Numeric. Modified variable values.

variable3

Numeric.

variable4

Numeric.

Source

Simulated data.


Survey Data Variation 3

Description

Survey Data Variation 3

Usage

survey_data_3

Format

A data.table with 15 rows and 6 variables:

country

Factor with levels: "A", "B".

year

Numeric, with values: 2010-2017.

variable1

Character.
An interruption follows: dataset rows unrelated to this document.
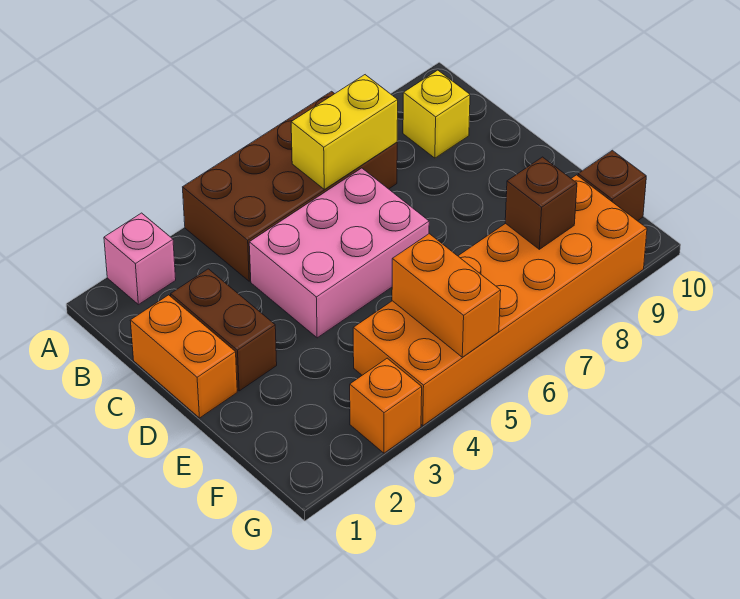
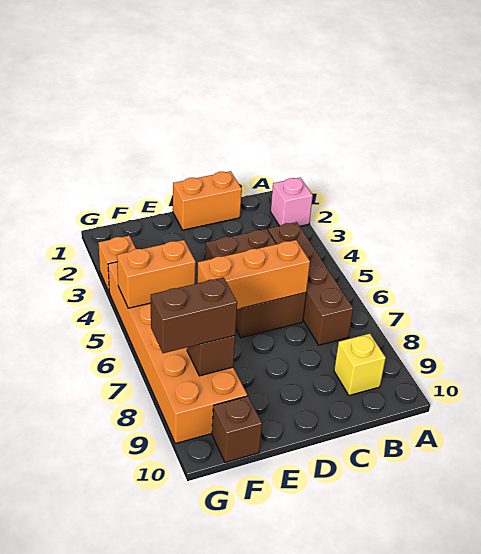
brown 2x4 brick [183,91,397,281] -> brown 1x4 brick [268,222,353,345]
yellow 1x2 brick [291,75,398,189] -> none
brown 1x2 brick [171,269,277,391] -> brown 1x2 brick moved to [151,278,237,353]
pink 2x3 brick [249,168,429,338] -> brown 2x3 brick [205,229,306,338]
none -> orange 1x3 brick [197,240,310,309]

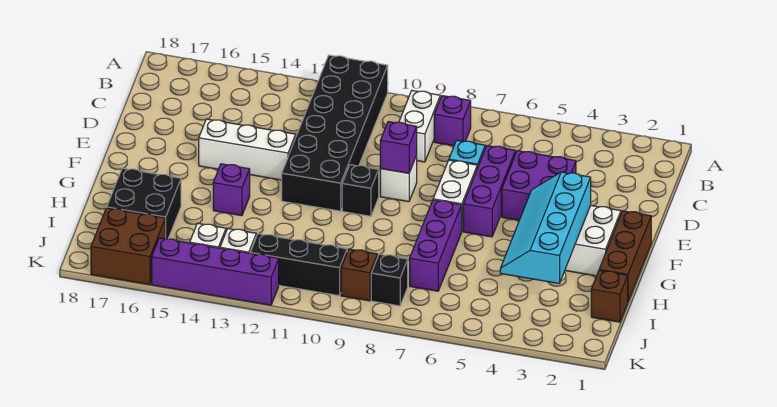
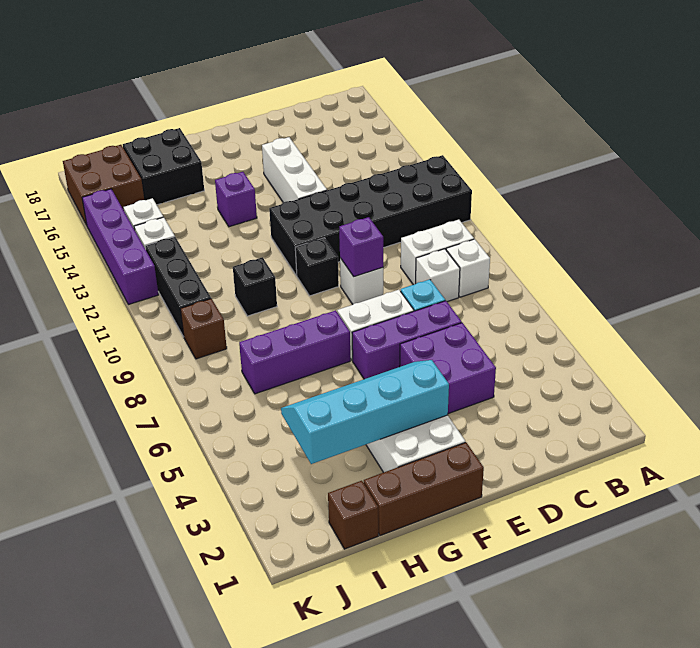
purple 1x1 brick [434,96,471,146] -> white 1x1 brick [446,239,490,297]
none -> white 1x1 brick [416,249,460,302]
black 1x1 brick [371,254,408,306] -> black 1x1 brick moved to [233,257,277,316]

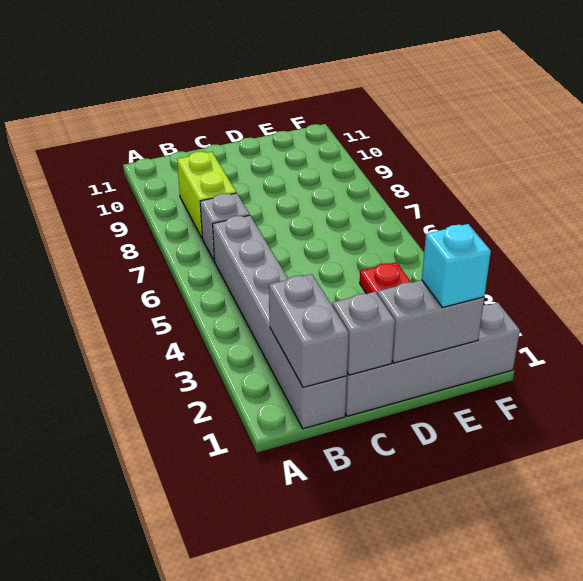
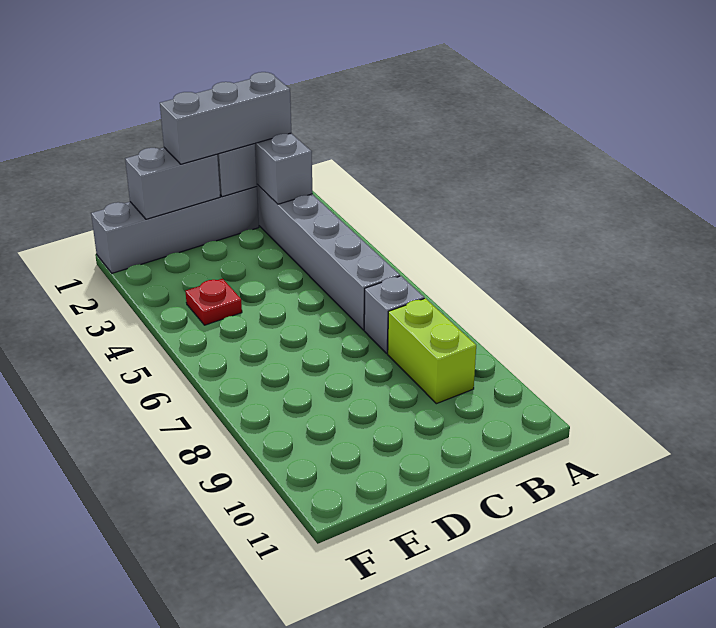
none -> grey 1x3 brick [160,72,291,164]
cyan 1x1 brick [422,224,491,308] -> none

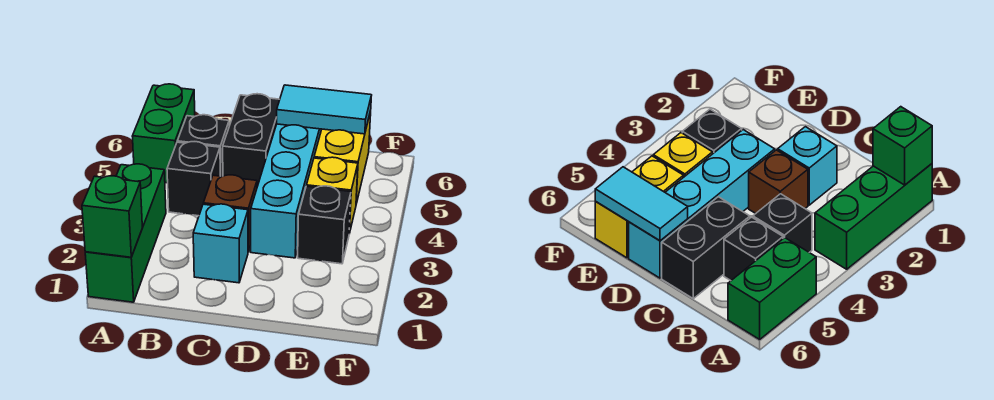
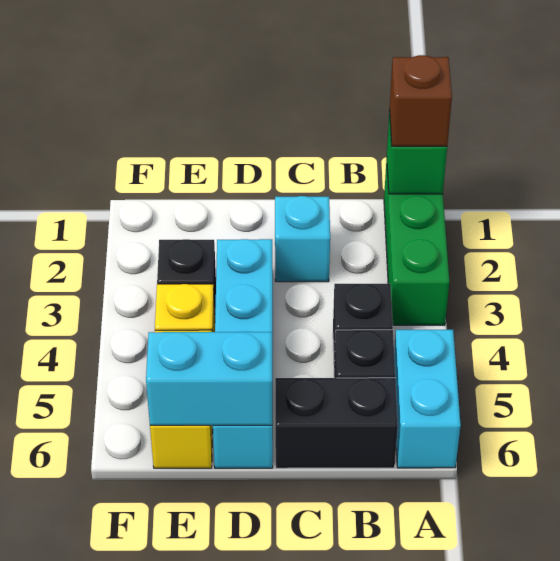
green 1x2 brick [132,84,195,183] -> cyan 1x2 brick [394,330,461,468]
brown 1x1 brick [203,175,257,252] -> brown 1x1 brick moved to [390,55,452,146]
black 1x2 brick [223,94,280,187] -> black 1x2 brick turned to [275,378,398,468]
cyan 1x2 tile [276,85,372,134] -> cyan 1x2 brick [146,332,272,426]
Modified variable class.

variable2

Numeric.

variable3

Numeric.

variable4

Numeric.

Source

Simulated data.


Survey Data Variation 4

Description

Survey Data Variation 4

Usage

survey_data_4

Format

A data.table with 12 rows (4 missing) and 6 variables:

country

Factor with levels: "A", "B".

year

Numeric, with values: 2010-2017.

variable1

Numeric.

variable2

Numeric.

variable3

Numeric.

variable4

Numeric.

Source

Simulated data.


Survey Data Variation 5

Description

Survey Data Variation 5

Usage

survey_data_5

Format

A data.table with 15 rows and 4 variables (2 missing):

country

Factor with levels: "A", "B".

year

Numeric, with values: 2010-2017.

variable1

Numeric.

variable2

Numeric.

variable3

Numeric.

variable4

Numeric.

Source

Simulated data.


Survey Data Variation 6

Description

Survey Data Variation 6

Usage

survey_data_6

Format

A data.table with 15+15 (duplicated) rows and 4 variables:

country

Factor with levels: "A", "B".

year

Numeric, with values: 2010-2017.

variable1

Numeric.

variable2

Numeric.

variable3

Numeric.

variable4

Numeric.

Source

Simulated data.


Survey Data Variation All

Description

Survey Data Variation All

Usage

survey_data_all

Format

A data.table with 12 rows and 6 variables:

country

Factor with levels: "A", "B".

year

Numeric, with values: 2010-2017.

variable1

Numeric.

variable2

Numeric.

variable3

Numeric.

Source

Simulated data.


Survey Data m:1

Description

Survey Data m:1

Usage

survey_data_m1

Format

A data.table with 15 rows and 6 variables:

country

Factor with levels: "A", "B".

year

Numeric, with values: 2010-2017.

variable1

Numeric.

variable2

Numeric.

variable3

Numeric.

variable4

Numeric.

Source

Variation of survey_data with non-unique ids and a m:1 relationship between ids and values.